Accelerate Diagnostics Announces Public Offering of Common Stock

Accelerate Diagnostics, Inc. has announced the pricing of an underwritten public offering of 17,500,000 shares of its common stock at a price to the public of $2.00 per share. The gross proceeds to Accelerate Diagnostics from the offering, before deducting the underwriting discounts and commissions and estimated offering expenses, are expected to be $35 million. 

In addition, Accelerate Diagnostics has granted the underwriters a 30-day option to purchase up to an additional 2,625,000 shares of its common stock at the public offering price, less the underwriting discounts and commissions. Accelerate Diagnostics anticipates using the net proceeds from the offering for general corporate purposes and to fund commercialization efforts. All of the shares are being offered by Accelerate Diagnostics, and the offering is expected to close on or about Aug. 23, subject to customary closing conditions.

William Blair & Company, L.L.C. is acting as lead book-running manager for the offering. Oppenheimer & Co. Inc. is acting as a book-running manager and Craig-Hallum Capital Group LLC is acting as co-manager for the offering.

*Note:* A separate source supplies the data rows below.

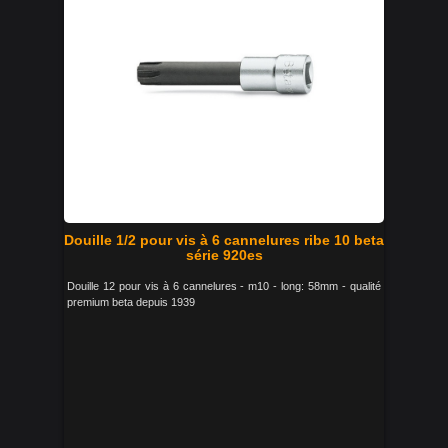
Douille 1/2 pour vis à 6 cannelures ribe 10 beta
série 920es
Douille 12 pour vis à 6 cannelures - m10 - long: 58mm - qualité
premium beta depuis 1939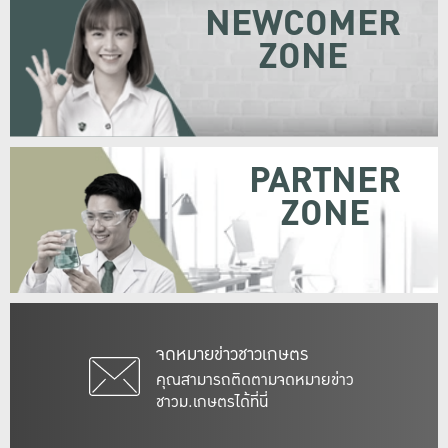
NEWCOMER
ZONE
PARTNER
ZONE
จดหมายข่าวชาวเกษตร
คุณสามารถติดตามจดหมายข่าว
ชาวม.เกษตรได้ที่นี่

A shelf registration statement relating to the shares was filed with the U.S. Securities and Exchange Commission on Jan. 27, 2021 and declared effective on Feb. 4, 2021. A preliminary prospectus supplement and accompanying prospectus relating to the offering were filed with the SEC. 

A copy of the final prospectus supplement and accompanying prospectus relating to the offering, when available, may be obtained from William Blair & Company, L.L.C., Attention: Prospectus Department, 150 North Riverside Plaza, Chicago, IL 60606, or by telephone at (800) 621-0687, or by email at prospectus@williamblair.com or by visiting the EDGAR database on the SEC’s website at www.sec.gov.

This press release shall not constitute an offer to sell or the solicitation of an offer to buy these securities, nor shall there be any sale of these securities in any state or jurisdiction in which such offer, solicitation or sale would be unlawful prior to registration or qualification under the securities laws of any such state or jurisdiction.